=== ASSIGNMENT ===
Extract the opening line of the entries and every line after it, stopping at and including the line that contains "[93,711,165,729] [93,747,271,769] match;". Do not include pictures.

=== DATA FOR THIS EXERCISE ===

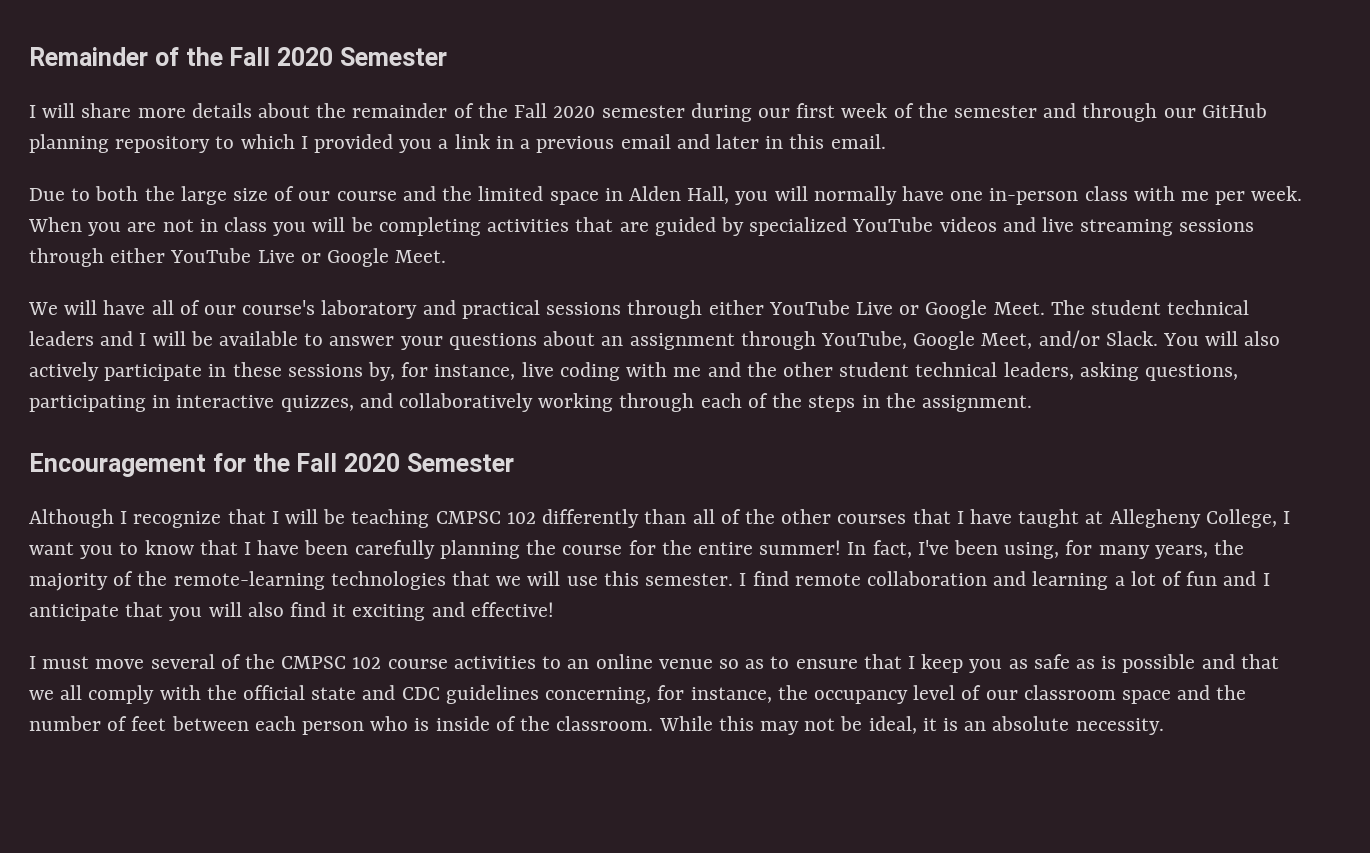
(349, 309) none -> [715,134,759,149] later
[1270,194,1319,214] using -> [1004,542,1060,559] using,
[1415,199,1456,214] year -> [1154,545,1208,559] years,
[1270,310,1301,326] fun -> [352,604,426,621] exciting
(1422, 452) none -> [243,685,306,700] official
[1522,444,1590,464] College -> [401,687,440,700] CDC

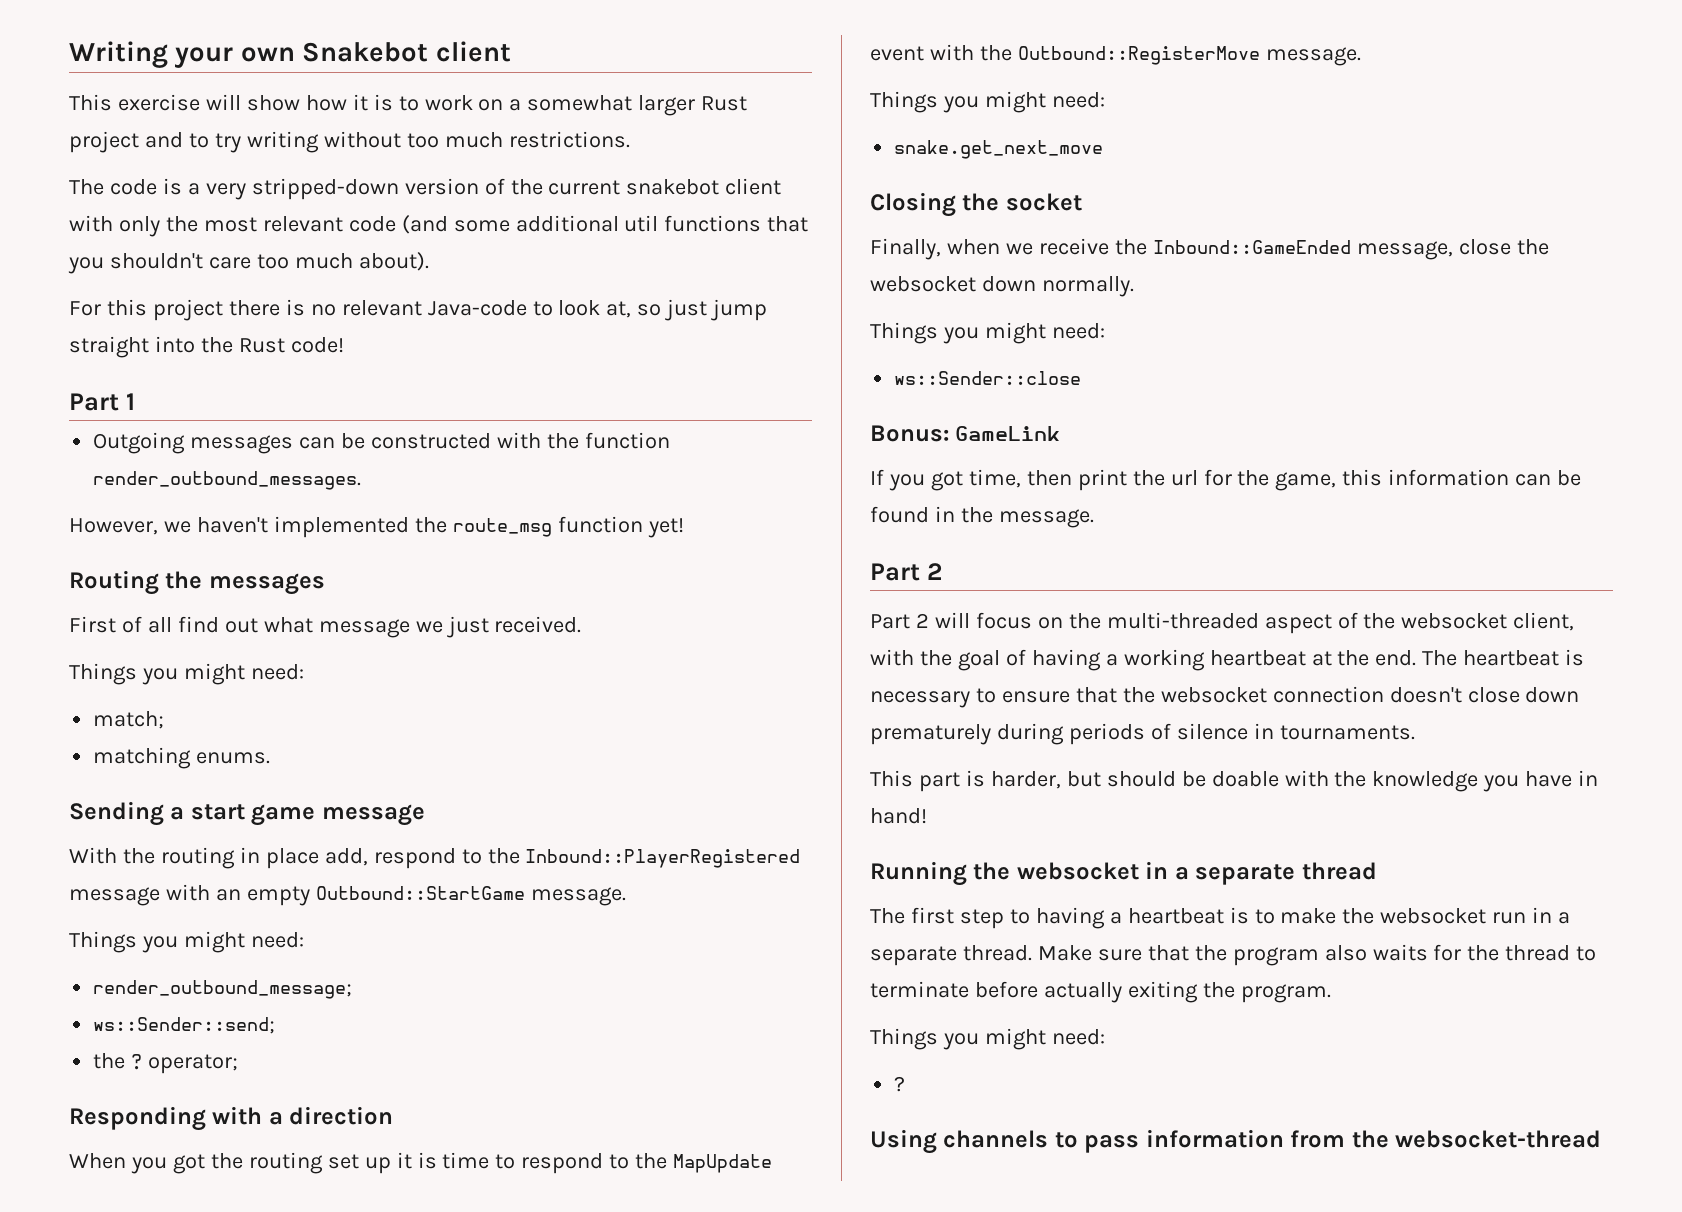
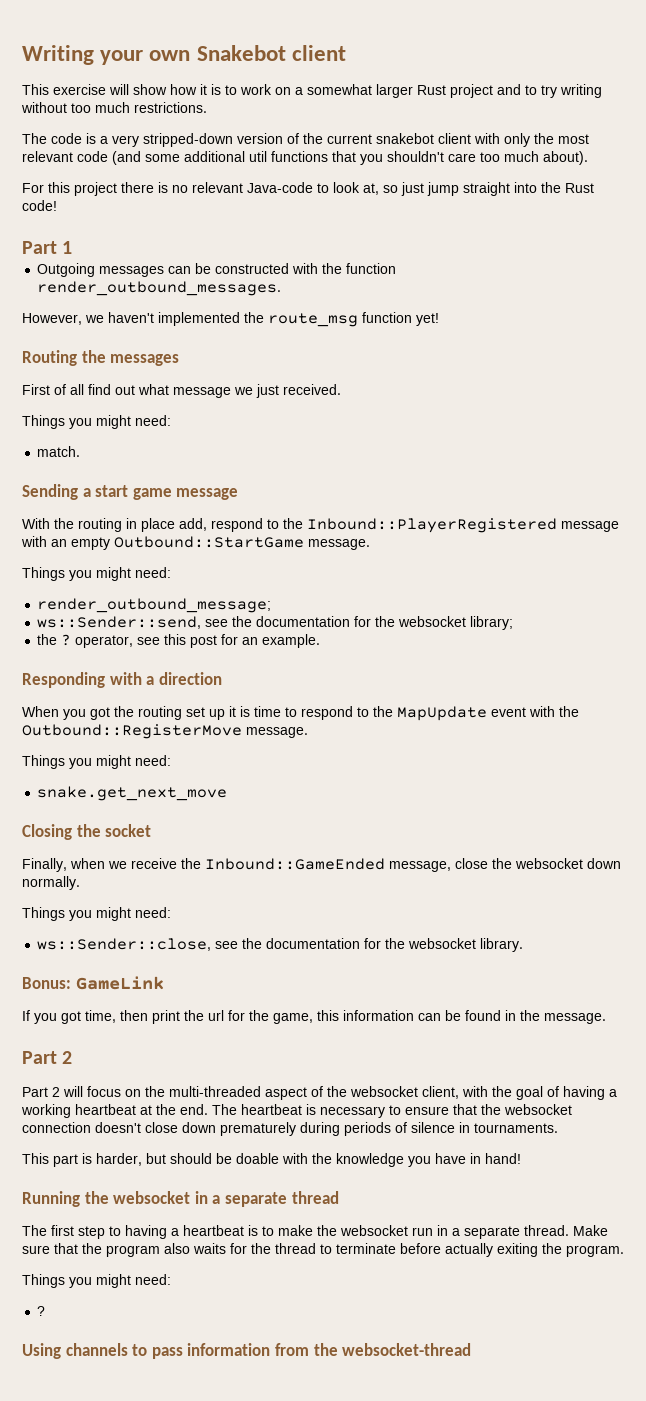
[93,711,165,729] [93,747,271,769] match; // matching enums. -> [37,446,81,457] match.
[93,1017,276,1034] [93,1053,239,1074] ws::Sender::send; // the ? operator; -> [37,616,514,630] [37,634,321,648] ws::Sender::send, see the documentation for the websocket library; // the ? operator, see this post for an example.
[894,371,1082,385] ws::Sender::close -> [37,938,524,952] ws::Sender::close, see the documentation for the websocket library.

=== THE ANSWER ===
(349, 309) none -> [715,134,759,149] later
[1270,194,1319,214] using -> [1004,542,1060,559] using,
[1415,199,1456,214] year -> [1154,545,1208,559] years,
[1270,310,1301,326] fun -> [352,604,426,621] exciting
(1422, 452) none -> [243,685,306,700] official
[1522,444,1590,464] College -> [401,687,440,700] CDC

[93,711,165,729] [93,747,271,769] match; // matching enums. -> [37,446,81,457] match.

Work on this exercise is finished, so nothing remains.